Siete vidas para un perro

Este es un perro viejo juvenil, y no está sólo

El perro es el diablo en la cultura mexicana. Todo hombre lleva en sí un perro, decía Juan Perro en una entrevista hace algunos años, cuando decidió cambiar su nombre artístico. Hacen referencia al lado oscuro inherente al ser humano, al perro.

Pero aquí no. Aquí el perro es sinónimo de compañía, de afecto, de sofá, manta y perro. Y como a perro flaco todo son pulgas, algunos se han dedicado a retratar al perro como un alma en pena, esquelético, rebuscando en la basura algún pedazo de pan que alguien tiró tras dejarlo en el plato empapando los restos de una salsa extraña.

Pero este perro no es un perro cualquiera. Lo olvidaron. Este perro ya sufrió el destierro y resucitó. Este perro ha demostrado ya bastantes veces su capacidad de resistir cuando hay hambre, de luchar cuando hay que hacerlo y de superar pandemias, crisis y volcanes.
Este es un perro viejo juvenil, y no está sólo. Tiene el apoyo de gran parte de la manada y el de otros clanes que suman.



No tiene esos apoyos por su buen pelaje, no es un perro de concursos. Es un perro de montaña, de trineo, un perro de fondo. La manada lo apoya porque cuando Dios aprieta él se ha encargado de que se apriete un poco más a los menos ahogados y un poco menos a los que tocan fondo con facilidad.
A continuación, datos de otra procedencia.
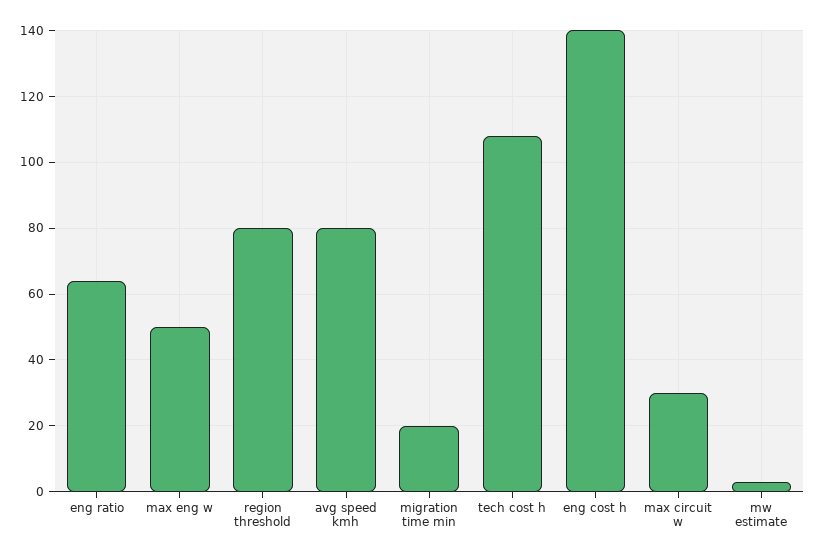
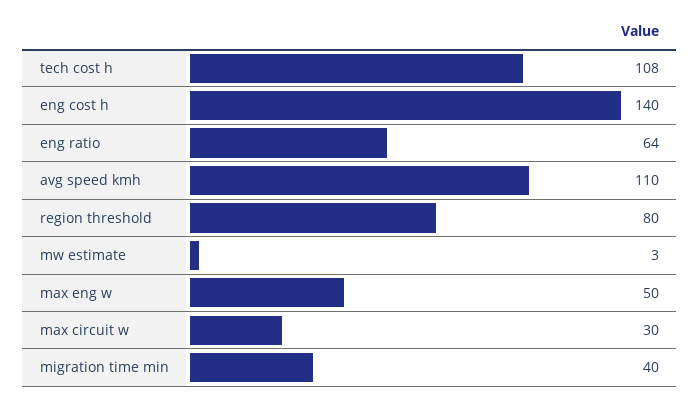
avg speed kmh: 80 -> 110
migration time min: 20 -> 40

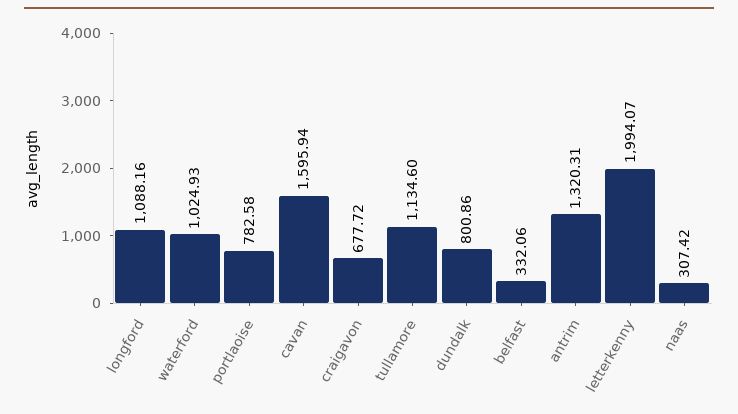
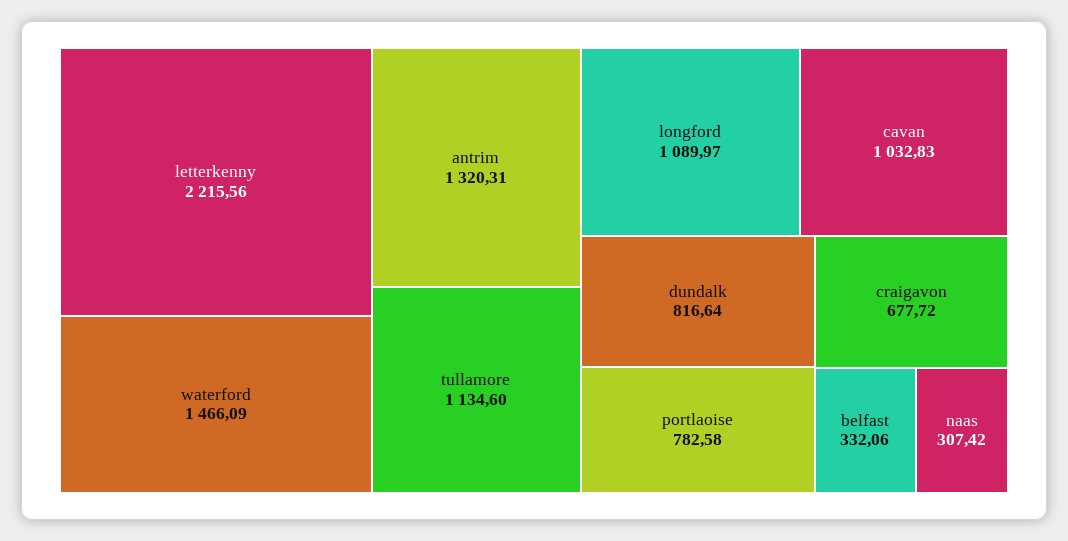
longford: 1088.16 -> 1089.97
waterford: 1024.93 -> 1466.09
cavan: 1595.94 -> 1032.83
dundalk: 800.86 -> 816.64
letterkenny: 1994.07 -> 2215.56

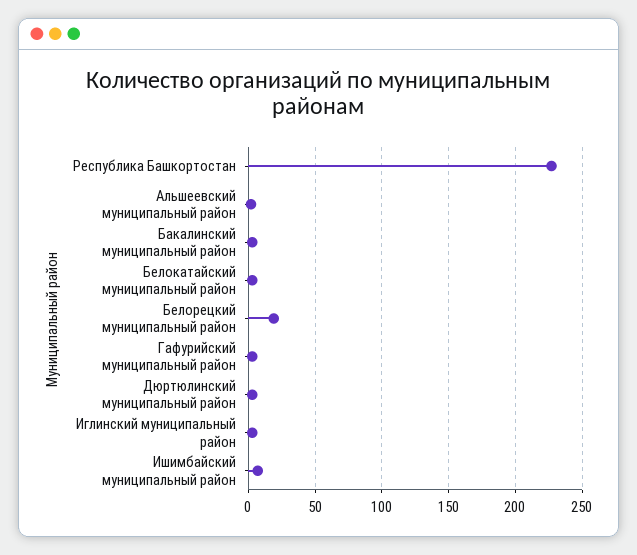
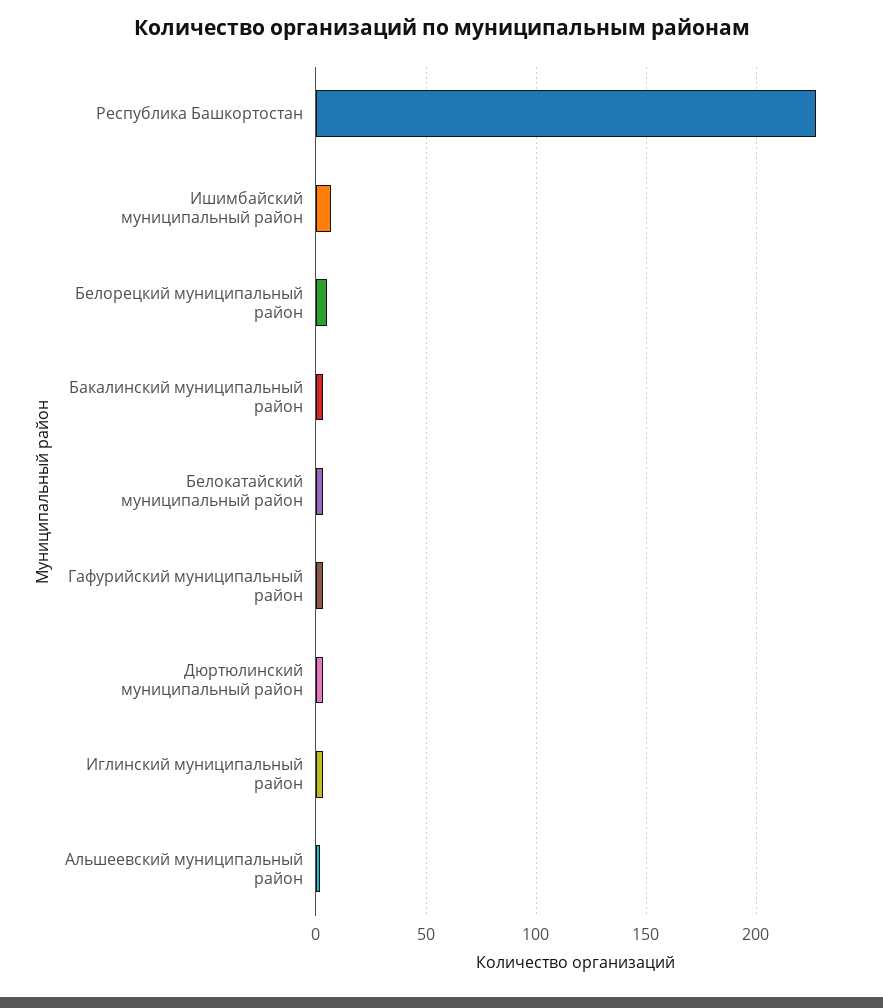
Белорецкий муниципальный район: 20 -> 5

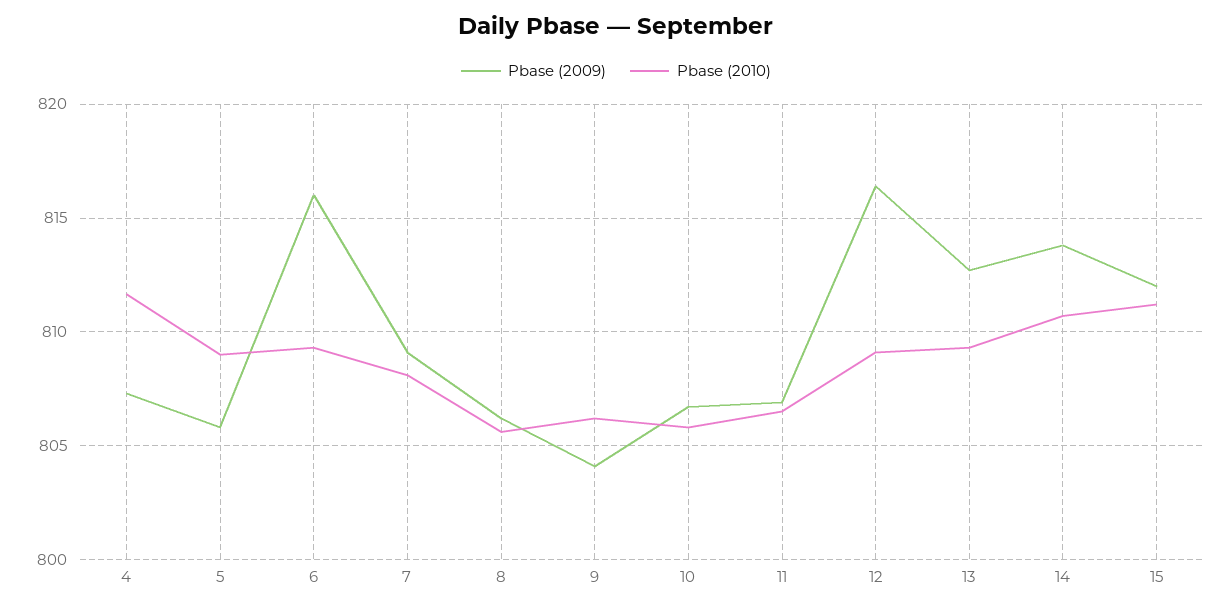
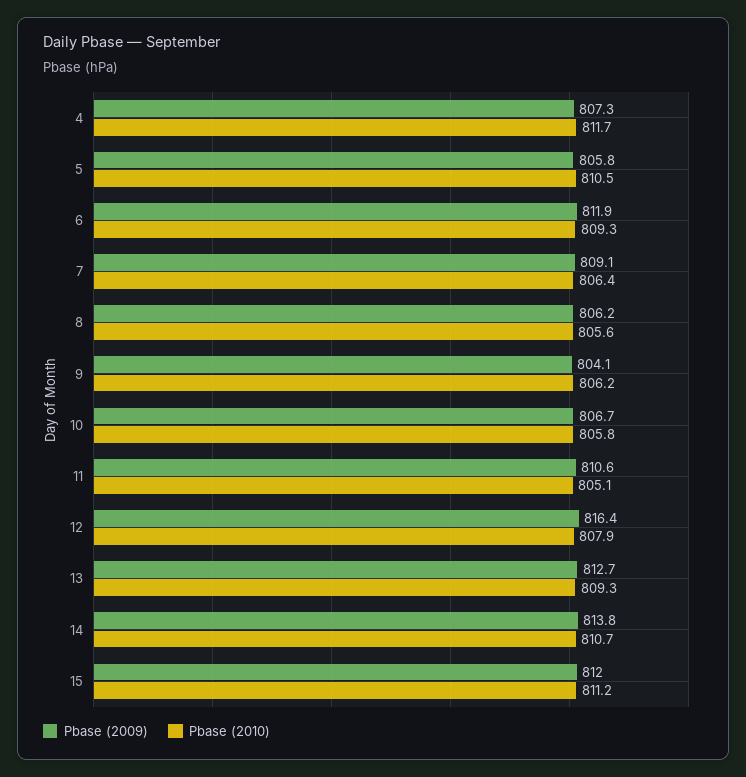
Pbase (2010), 5: 809 -> 810.5
Pbase (2009), 6: 816 -> 811.9
Pbase (2010), 7: 808 -> 806.4
Pbase (2009), 11: 807 -> 810.6
Pbase (2010), 11: 806.5 -> 805.1
Pbase (2010), 12: 809 -> 807.9

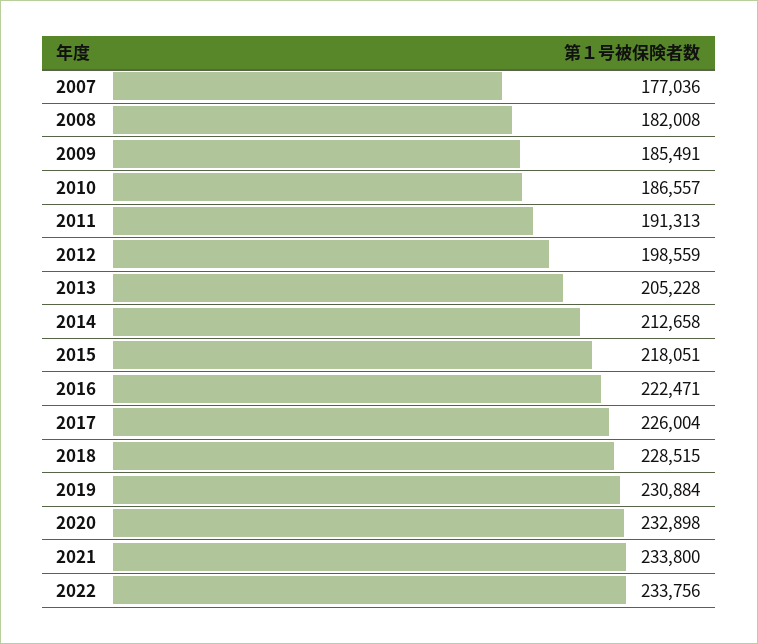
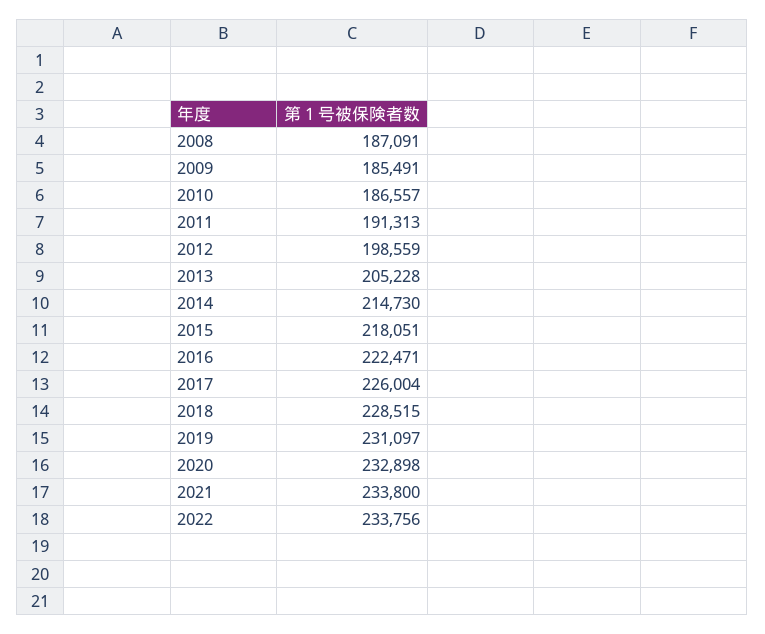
2007: 177036 -> none
2008: 182008 -> 187091
2014: 212658 -> 214730
2019: 230884 -> 231097

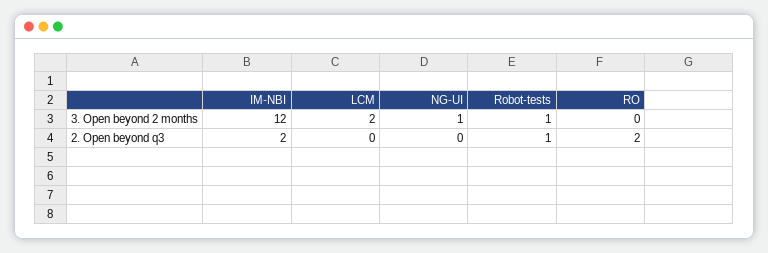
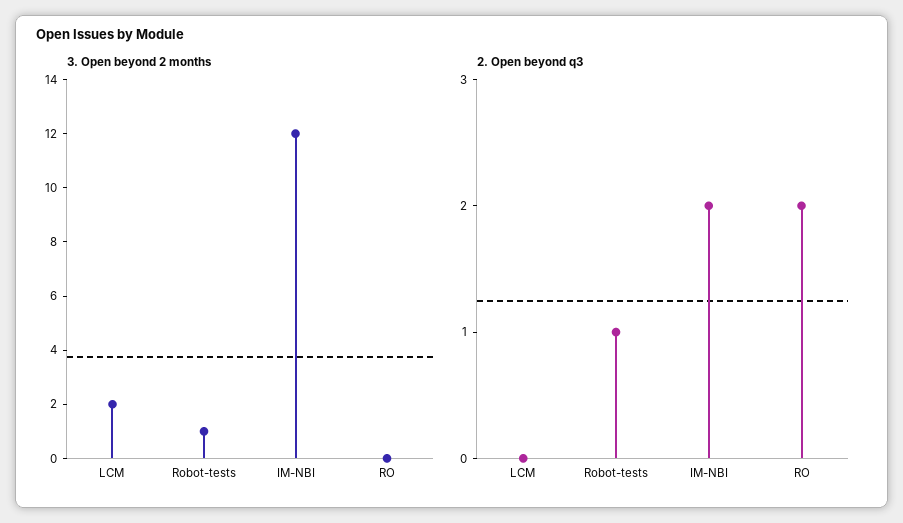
3. Open beyond 2 months, NG-UI: 1 -> none
2. Open beyond q3, NG-UI: 0 -> none

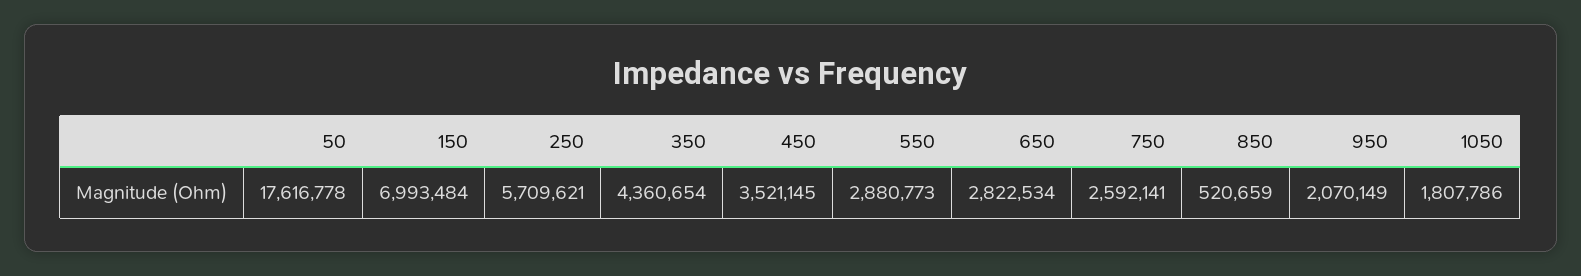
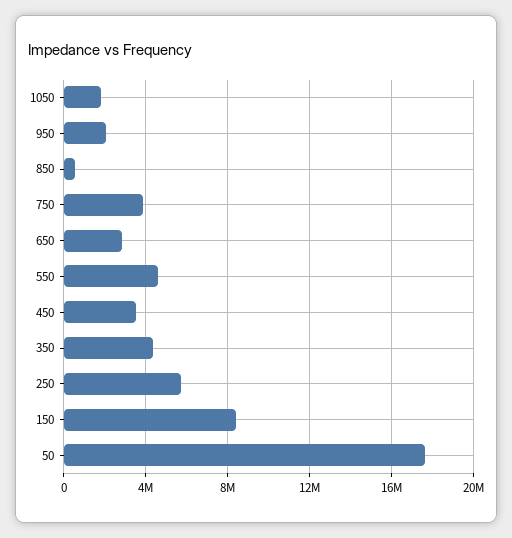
150: 6993484 -> 8500000
550: 2880773 -> 4500000
750: 2592141 -> 4000000

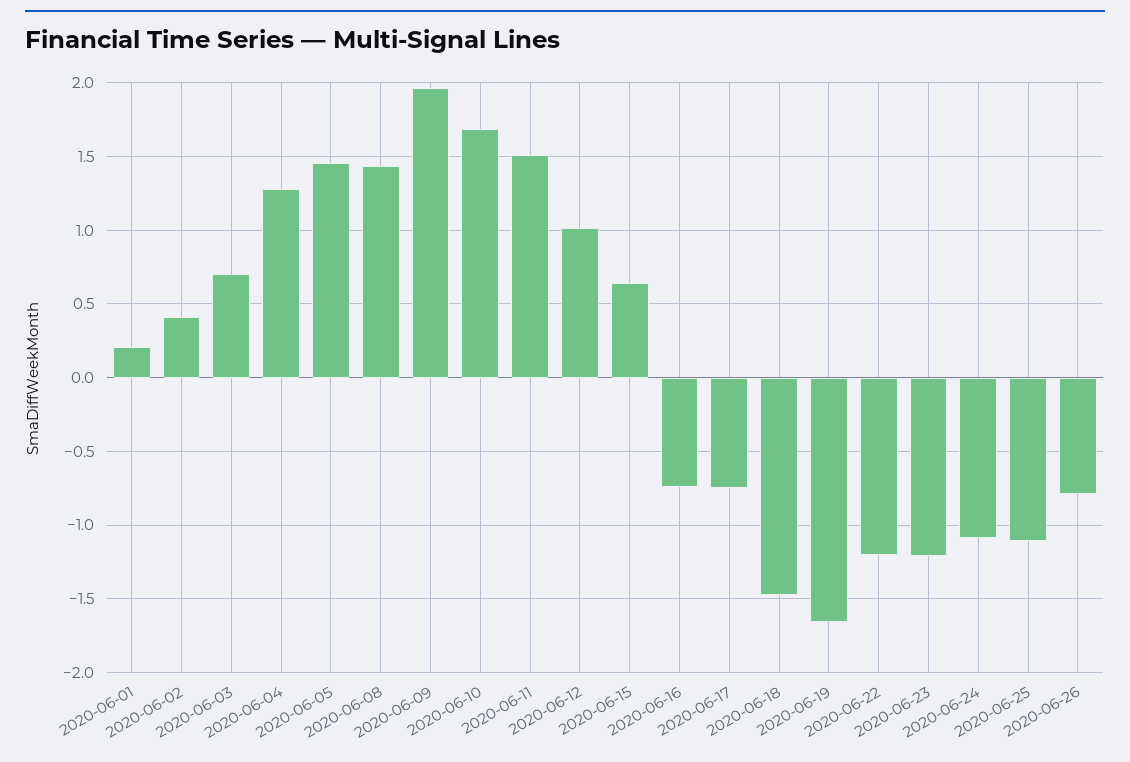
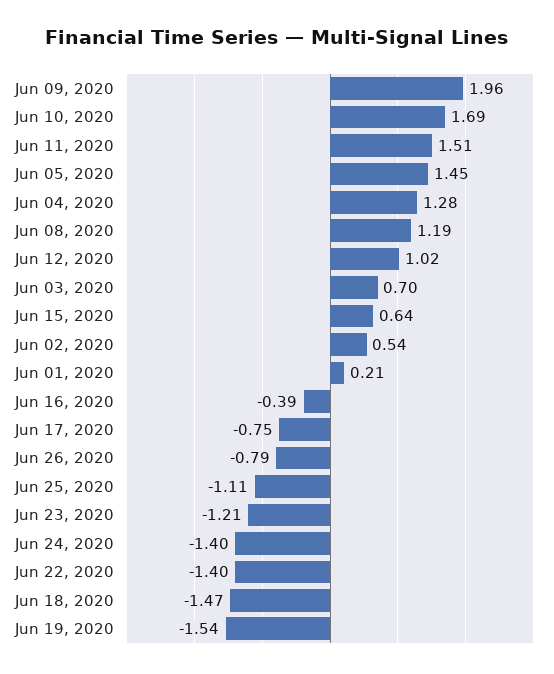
2020-06-02: 0.4 -> 0.54
2020-06-08: 1.45 -> 1.19
2020-06-16: -0.75 -> -0.39
2020-06-19: -1.65 -> -1.54
2020-06-22: -1.2 -> -1.4
2020-06-24: -1.1 -> -1.4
Hay otros perros. De pescuezo gordo que enseñan los dientes, ladradores pero poco mordedores. Otros que van de perro fino siendo perros viejos con peinado moderno cuando les tocan las fotos. Perros que custodian “su hueso” y muerden, pero no ven más allá de su territorio, muy territoriales. Pero a esos perros no los queremos en la manada, los queremos fuera, en los márgenes.

El perro es el mejor amigo del hombre, pero no todos los perros: Tú no, bicho. A la puerta giratoria.